The police procedural, police show, or police crime drama, is a subgenre of procedural drama and detective fiction that emphasizes the investigative procedure of police officers, police detectives, or law enforcement agencies as the protagonists, as contrasted with other genres that focus on non-police investigators such as private investigators.
As its name implies, the defining element of a police procedural is the attempt to accurately depict law enforcement and their procedures, including such police-related topics as forensic science, autopsies, gathering evidence, search warrants, interrogation and adherence to legal restrictions and procedures.
While many police procedurals conceal the criminal's identity until the crime is solved in the narrative climax (the so-called whodunit), others reveal the perpetrator's identity to the audience early in the narrative, making it an inverted detective story.
The police procedural genre has faced criticism for its inaccurate depictions of policing and crime, depictions of racism and sexism, and allegations that the genre is "copaganda", or promotes a one-sided depiction of police as the "good guys".

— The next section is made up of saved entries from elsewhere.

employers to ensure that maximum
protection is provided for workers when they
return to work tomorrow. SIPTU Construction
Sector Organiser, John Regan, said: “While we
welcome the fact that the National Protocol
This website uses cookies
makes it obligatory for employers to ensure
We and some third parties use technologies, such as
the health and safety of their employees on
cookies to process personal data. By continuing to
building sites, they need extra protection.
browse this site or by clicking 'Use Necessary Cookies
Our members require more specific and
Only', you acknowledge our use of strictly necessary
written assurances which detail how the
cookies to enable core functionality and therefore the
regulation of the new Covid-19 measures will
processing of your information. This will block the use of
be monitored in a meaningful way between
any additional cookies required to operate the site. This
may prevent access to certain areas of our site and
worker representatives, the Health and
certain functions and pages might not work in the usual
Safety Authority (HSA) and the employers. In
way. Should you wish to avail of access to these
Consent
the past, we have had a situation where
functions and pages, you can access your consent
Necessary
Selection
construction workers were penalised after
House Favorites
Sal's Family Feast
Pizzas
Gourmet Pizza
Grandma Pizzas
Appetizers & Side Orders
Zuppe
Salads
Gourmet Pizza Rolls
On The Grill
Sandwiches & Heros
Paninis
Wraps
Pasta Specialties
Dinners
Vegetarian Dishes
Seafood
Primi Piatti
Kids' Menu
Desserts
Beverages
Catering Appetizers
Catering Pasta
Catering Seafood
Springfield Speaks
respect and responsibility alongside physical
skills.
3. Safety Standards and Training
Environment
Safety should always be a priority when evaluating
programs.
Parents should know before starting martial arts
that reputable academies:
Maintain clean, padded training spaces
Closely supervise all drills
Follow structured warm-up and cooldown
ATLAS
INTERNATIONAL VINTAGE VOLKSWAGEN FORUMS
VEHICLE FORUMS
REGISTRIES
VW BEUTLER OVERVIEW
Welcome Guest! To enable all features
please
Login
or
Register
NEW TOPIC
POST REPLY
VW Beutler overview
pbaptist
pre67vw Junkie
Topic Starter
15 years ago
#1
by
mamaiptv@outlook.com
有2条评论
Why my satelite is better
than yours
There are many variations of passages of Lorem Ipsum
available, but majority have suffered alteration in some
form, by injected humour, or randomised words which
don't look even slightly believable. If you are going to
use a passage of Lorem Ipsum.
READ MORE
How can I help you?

The roots of the police procedural have been traced to at least the mid-1880s. Wilkie Collins's novel The Moonstone (1868), a tale of a Scotland Yard detective investigating the theft of a valuable diamond, has been described as perhaps the earliest clear example of the genre.
As detective fiction rose to worldwide popularity in the late 19th century and early 20th century, many of the pioneering and most popular characters, at least in the English-speaking world, were private investigators or amateurs. See C. Auguste Dupin, Sherlock Holmes, Sam Spade, Miss Marple and others. Hercule Poirot was described as a veteran of the Belgian police, but as a protagonist he worked independently. Only after World War II would police procedural fiction rival the popularity of PIs or amateur sleuths.
Lawrence Treat's 1945 novel V as in Victim is often cited as the first police procedural, by Anthony Boucher (mystery critic for the New York Times Book Review) among others.